>>>

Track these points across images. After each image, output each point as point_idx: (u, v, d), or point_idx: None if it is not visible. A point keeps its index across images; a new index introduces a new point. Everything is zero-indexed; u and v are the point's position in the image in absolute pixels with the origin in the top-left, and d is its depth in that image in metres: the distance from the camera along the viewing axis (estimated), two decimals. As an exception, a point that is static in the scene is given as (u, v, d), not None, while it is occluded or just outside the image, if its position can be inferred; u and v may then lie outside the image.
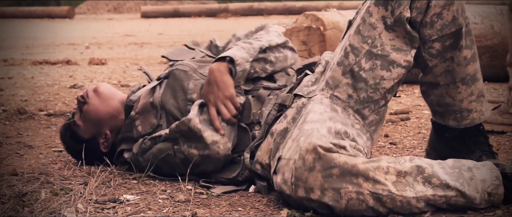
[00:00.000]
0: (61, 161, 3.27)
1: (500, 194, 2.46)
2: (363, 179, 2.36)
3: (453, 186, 2.43)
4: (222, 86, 2.84)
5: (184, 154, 2.81)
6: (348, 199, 2.36)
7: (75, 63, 7.95)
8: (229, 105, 2.83)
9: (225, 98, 2.83)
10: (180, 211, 2.49)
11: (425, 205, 2.41)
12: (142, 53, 9.38)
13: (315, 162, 2.37)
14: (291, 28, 5.67)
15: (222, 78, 2.85)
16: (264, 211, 2.51)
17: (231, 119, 2.82)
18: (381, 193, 2.37)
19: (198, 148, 2.80)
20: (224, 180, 2.84)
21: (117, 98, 3.13)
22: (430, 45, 2.71)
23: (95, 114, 3.10)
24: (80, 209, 2.45)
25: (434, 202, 2.42)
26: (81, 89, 5.81)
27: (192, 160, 2.80)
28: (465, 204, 2.44)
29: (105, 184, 2.83)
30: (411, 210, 2.40)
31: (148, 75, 3.20)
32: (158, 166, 2.89)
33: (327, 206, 2.38)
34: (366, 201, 2.36)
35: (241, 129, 2.86)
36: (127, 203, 2.58)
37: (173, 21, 17.11)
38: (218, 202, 2.63)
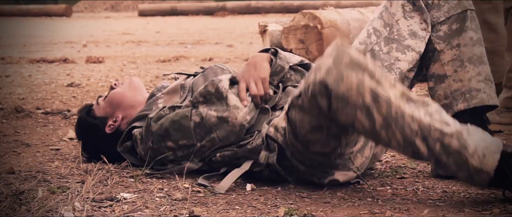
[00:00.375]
0: (58, 159, 3.27)
1: (494, 160, 2.42)
2: (369, 76, 2.42)
3: (453, 125, 2.44)
4: (258, 68, 2.95)
5: (202, 115, 2.86)
6: (348, 87, 2.41)
7: (72, 61, 7.94)
8: (260, 85, 2.92)
9: (258, 78, 2.92)
10: (177, 210, 2.49)
11: (418, 131, 2.41)
12: (139, 51, 9.38)
13: (332, 51, 2.48)
14: (289, 27, 5.67)
15: (261, 63, 2.96)
16: (261, 209, 2.51)
17: (257, 96, 2.89)
18: (380, 93, 2.41)
19: (218, 110, 2.85)
20: (231, 150, 2.85)
21: (143, 94, 3.20)
22: (438, 28, 2.88)
23: (118, 98, 3.16)
24: (77, 207, 2.45)
25: (428, 133, 2.41)
26: (78, 88, 5.81)
27: (207, 123, 2.84)
28: (458, 148, 2.41)
29: (102, 182, 2.83)
30: (403, 129, 2.41)
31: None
32: (168, 133, 2.90)
33: (326, 87, 2.42)
34: (363, 96, 2.40)
35: (262, 110, 2.91)
36: (124, 201, 2.58)
37: (170, 19, 17.11)
38: (215, 200, 2.63)
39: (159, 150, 2.93)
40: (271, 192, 2.74)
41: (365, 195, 2.70)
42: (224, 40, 10.57)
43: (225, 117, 2.84)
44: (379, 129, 2.44)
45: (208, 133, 2.86)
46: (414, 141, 2.43)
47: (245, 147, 2.84)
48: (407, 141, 2.44)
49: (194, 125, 2.87)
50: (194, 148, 2.89)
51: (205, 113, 2.86)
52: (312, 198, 2.65)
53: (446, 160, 2.44)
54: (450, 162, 2.44)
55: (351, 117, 2.45)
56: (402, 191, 2.74)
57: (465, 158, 2.42)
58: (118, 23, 16.26)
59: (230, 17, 17.62)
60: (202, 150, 2.89)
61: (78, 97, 5.27)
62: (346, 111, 2.44)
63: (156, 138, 2.92)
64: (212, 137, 2.86)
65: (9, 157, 3.33)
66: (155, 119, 2.94)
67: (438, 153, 2.43)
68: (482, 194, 2.65)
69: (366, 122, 2.44)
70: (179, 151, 2.91)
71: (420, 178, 2.92)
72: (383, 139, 2.47)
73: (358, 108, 2.42)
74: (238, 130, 2.85)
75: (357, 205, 2.56)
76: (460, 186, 2.78)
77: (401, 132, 2.42)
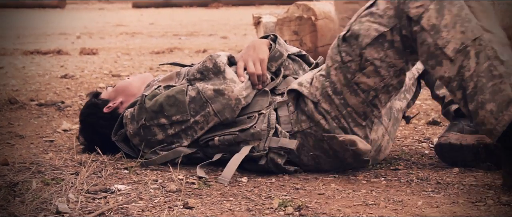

<<<

What the task requires> Excerpt from the records above: set down only the lines from the one that contains "36: (127, 203, 2.58)" through the one that contains "53: (446, 160, 2.44)", inclusive, word for word. Pictures stay out.

Answer to the problem>
36: (127, 203, 2.58)
37: (173, 21, 17.11)
38: (218, 202, 2.63)
[00:00.375]
0: (58, 159, 3.27)
1: (494, 160, 2.42)
2: (369, 76, 2.42)
3: (453, 125, 2.44)
4: (258, 68, 2.95)
5: (202, 115, 2.86)
6: (348, 87, 2.41)
7: (72, 61, 7.94)
8: (260, 85, 2.92)
9: (258, 78, 2.92)
10: (177, 210, 2.49)
11: (418, 131, 2.41)
12: (139, 51, 9.38)
13: (332, 51, 2.48)
14: (289, 27, 5.67)
15: (261, 63, 2.96)
16: (261, 209, 2.51)
17: (257, 96, 2.89)
18: (380, 93, 2.41)
19: (218, 110, 2.85)
20: (231, 150, 2.85)
21: (143, 94, 3.20)
22: (438, 28, 2.88)
23: (118, 98, 3.16)
24: (77, 207, 2.45)
25: (428, 133, 2.41)
26: (78, 88, 5.81)
27: (207, 123, 2.84)
28: (458, 148, 2.41)
29: (102, 182, 2.83)
30: (403, 129, 2.41)
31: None
32: (168, 133, 2.90)
33: (326, 87, 2.42)
34: (363, 96, 2.40)
35: (262, 110, 2.91)
36: (124, 201, 2.58)
37: (170, 19, 17.11)
38: (215, 200, 2.63)
39: (159, 150, 2.93)
40: (271, 192, 2.74)
41: (365, 195, 2.70)
42: (224, 40, 10.57)
43: (225, 117, 2.84)
44: (379, 129, 2.44)
45: (208, 133, 2.86)
46: (414, 141, 2.43)
47: (245, 147, 2.84)
48: (407, 141, 2.44)
49: (194, 125, 2.87)
50: (194, 148, 2.89)
51: (205, 113, 2.86)
52: (312, 198, 2.65)
53: (446, 160, 2.44)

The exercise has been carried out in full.